06 January 2024

Gaza has become ‘uninhabitable’, says UN humanitarian chief

06 January 2024

The United Nations’ humanitarian chief says Gaza has become “uninhabitable” three months after Hamas’s attacks against Israel and “a public health disaster is unfolding”.

Martin Griffiths said in a statement on Friday that “people are facing the highest levels of food insecurity ever recorded (and) famine is around the corner”.

And Gazans are “witnessing daily threats to their very existence – while the world watches on”, he said.

The UN undersecretary-general for humanitarian affairs said tens of thousands of people, mostly women and children, have been killed or injured, families are sleeping in the open as temperatures plummet, and areas where Palestinians were told to relocate have been bombed.

The few partially functioning hospitals are overwhelmed and critically short of supplies, infectious diseases are spreading, and amid the chaos some 180 Palestinian women are giving birth every day, he said.

Mr Griffiths reiterated UN demands for an immediate end to the war and the release of all hostages, declaring: “It is time for the international community to use all its influence to make this happen.”

He said the humanitarian community is facing an “impossible mission” of supporting more than two million people in Gaza while aid workers are killed, communications blackouts continue, roads are damaged, truck convoys are shot at, and vital commercial supplies “are almost non-existent.”

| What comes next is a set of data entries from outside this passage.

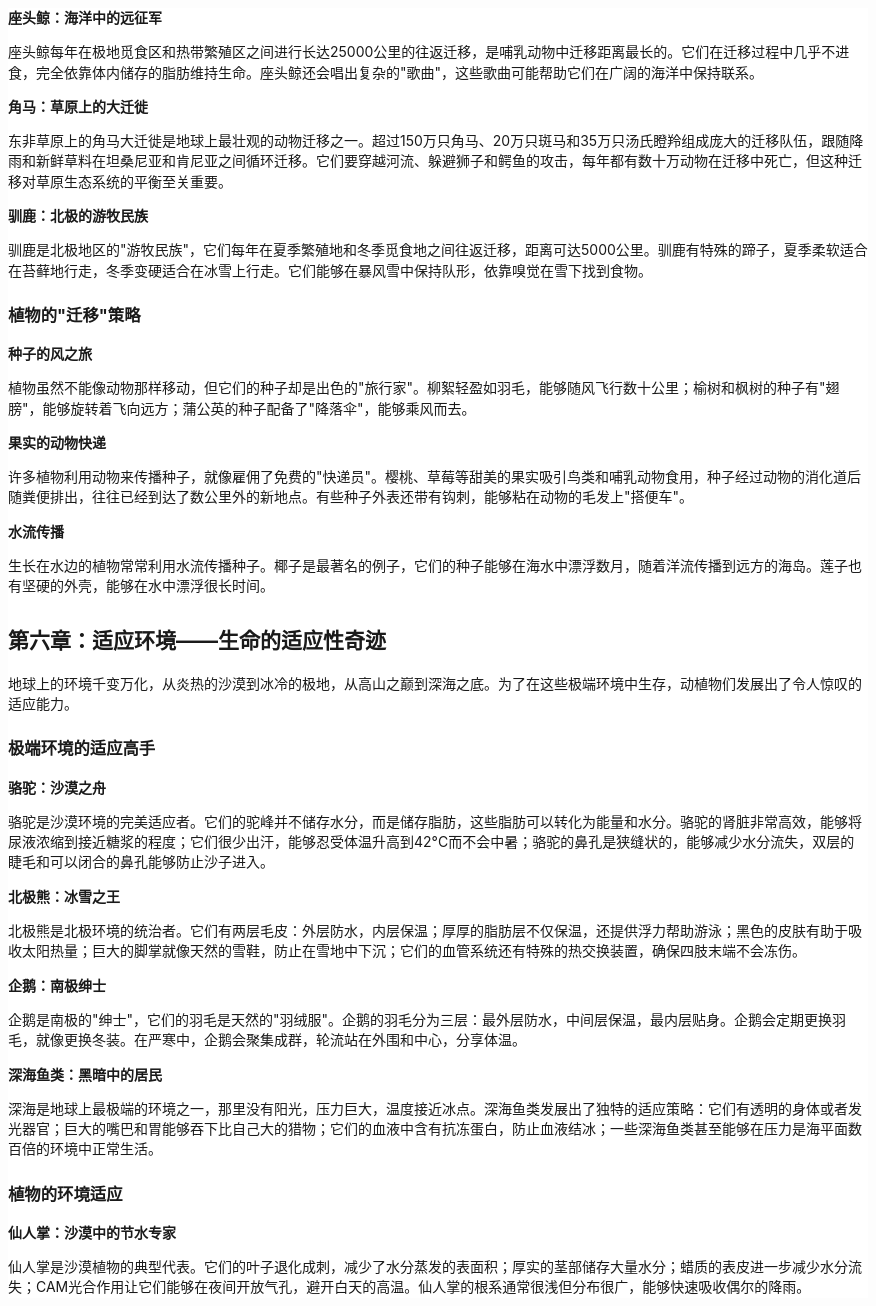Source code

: **座头鲸：海洋中的远征军**

座头鲸每年在极地觅食区和热带繁殖区之间进行长达25000公里的往返迁移，是哺乳动物中迁移距离最长的。它们在迁移过程中几乎不进食，完全依靠体内储存的脂肪维持生命。座头鲸还会唱出复杂的"歌曲"，这些歌曲可能帮助它们在广阔的海洋中保持联系。

**角马：草原上的大迁徙**

东非草原上的角马大迁徙是地球上最壮观的动物迁移之一。超过150万只角马、20万只斑马和35万只汤氏瞪羚组成庞大的迁移队伍，跟随降雨和新鲜草料在坦桑尼亚和肯尼亚之间循环迁移。它们要穿越河流、躲避狮子和鳄鱼的攻击，每年都有数十万动物在迁移中死亡，但这种迁移对草原生态系统的平衡至关重要。

**驯鹿：北极的游牧民族**

驯鹿是北极地区的"游牧民族"，它们每年在夏季繁殖地和冬季觅食地之间往返迁移，距离可达5000公里。驯鹿有特殊的蹄子，夏季柔软适合在苔藓地行走，冬季变硬适合在冰雪上行走。它们能够在暴风雪中保持队形，依靠嗅觉在雪下找到食物。

### 植物的"迁移"策略

**种子的风之旅**

植物虽然不能像动物那样移动，但它们的种子却是出色的"旅行家"。柳絮轻盈如羽毛，能够随风飞行数十公里；榆树和枫树的种子有"翅膀"，能够旋转着飞向远方；蒲公英的种子配备了"降落伞"，能够乘风而去。

**果实的动物快递**

许多植物利用动物来传播种子，就像雇佣了免费的"快递员"。樱桃、草莓等甜美的果实吸引鸟类和哺乳动物食用，种子经过动物的消化道后随粪便排出，往往已经到达了数公里外的新地点。有些种子外表还带有钩刺，能够粘在动物的毛发上"搭便车"。

**水流传播**

生长在水边的植物常常利用水流传播种子。椰子是最著名的例子，它们的种子能够在海水中漂浮数月，随着洋流传播到远方的海岛。莲子也有坚硬的外壳，能够在水中漂浮很长时间。

## 第六章：适应环境——生命的适应性奇迹

地球上的环境千变万化，从炎热的沙漠到冰冷的极地，从高山之巅到深海之底。为了在这些极端环境中生存，动植物们发展出了令人惊叹的适应能力。

### 极端环境的适应高手

**骆驼：沙漠之舟**

骆驼是沙漠环境的完美适应者。它们的驼峰并不储存水分，而是储存脂肪，这些脂肪可以转化为能量和水分。骆驼的肾脏非常高效，能够将尿液浓缩到接近糖浆的程度；它们很少出汗，能够忍受体温升高到42°C而不会中暑；骆驼的鼻孔是狭缝状的，能够减少水分流失，双层的睫毛和可以闭合的鼻孔能够防止沙子进入。

**北极熊：冰雪之王**

北极熊是北极环境的统治者。它们有两层毛皮：外层防水，内层保温；厚厚的脂肪层不仅保温，还提供浮力帮助游泳；黑色的皮肤有助于吸收太阳热量；巨大的脚掌就像天然的雪鞋，防止在雪地中下沉；它们的血管系统还有特殊的热交换装置，确保四肢末端不会冻伤。

**企鹅：南极绅士**

企鹅是南极的"绅士"，它们的羽毛是天然的"羽绒服"。企鹅的羽毛分为三层：最外层防水，中间层保温，最内层贴身。企鹅会定期更换羽毛，就像更换冬装。在严寒中，企鹅会聚集成群，轮流站在外围和中心，分享体温。

**深海鱼类：黑暗中的居民**

深海是地球上最极端的环境之一，那里没有阳光，压力巨大，温度接近冰点。深海鱼类发展出了独特的适应策略：它们有透明的身体或者发光器官；巨大的嘴巴和胃能够吞下比自己大的猎物；它们的血液中含有抗冻蛋白，防止血液结冰；一些深海鱼类甚至能够在压力是海平面数百倍的环境中正常生活。

### 植物的环境适应

**仙人掌：沙漠中的节水专家**

仙人掌是沙漠植物的典型代表。它们的叶子退化成刺，减少了水分蒸发的表面积；厚实的茎部储存大量水分；蜡质的表皮进一步减少水分流失；CAM光合作用让它们能够在夜间开放气孔，避开白天的高温。仙人掌的根系通常很浅但分布很广，能够快速吸收偶尔的降雨。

Gaza has shown “the worst of humanity”, Mr Griffiths said, and it is “long past time for the war to end”.

Also on Friday the Israeli military said it is preparing an investigation into failures connected with the Octobr 7 Hamas attack that triggered the ongoing war against the militant group.

The army’s chief spokesperson, Rear Admiral Daniel Hagari, said the military is still planning the investigation. But he said it would include a look at the chain of command, decision making and former officials.

He said the investigation aims “to improve the army” and is not meant to replace any future external investigations.

On October 7, several thousand Hamas militants stormed across the border and invaded nearly two dozen Israeli communities and army bases, killing some 1,200 people and taking 250 others hostage. It was the worst such attack in Israel’s history.

Israeli military, intelligence and political leaders have come under heavy criticism for being caught off guard.

Prime Minister Benjamin Netanyahu has so far rejected calls for an investigation, saying the government must focus on the war and answer questions later.

The public broadcaster Kan reported earlier that a Security Cabinet meeting late on Thursday broke up after four hard-line Cabinet ministers shouted at the army’s commander in chief because they opposed his plans for the investigation.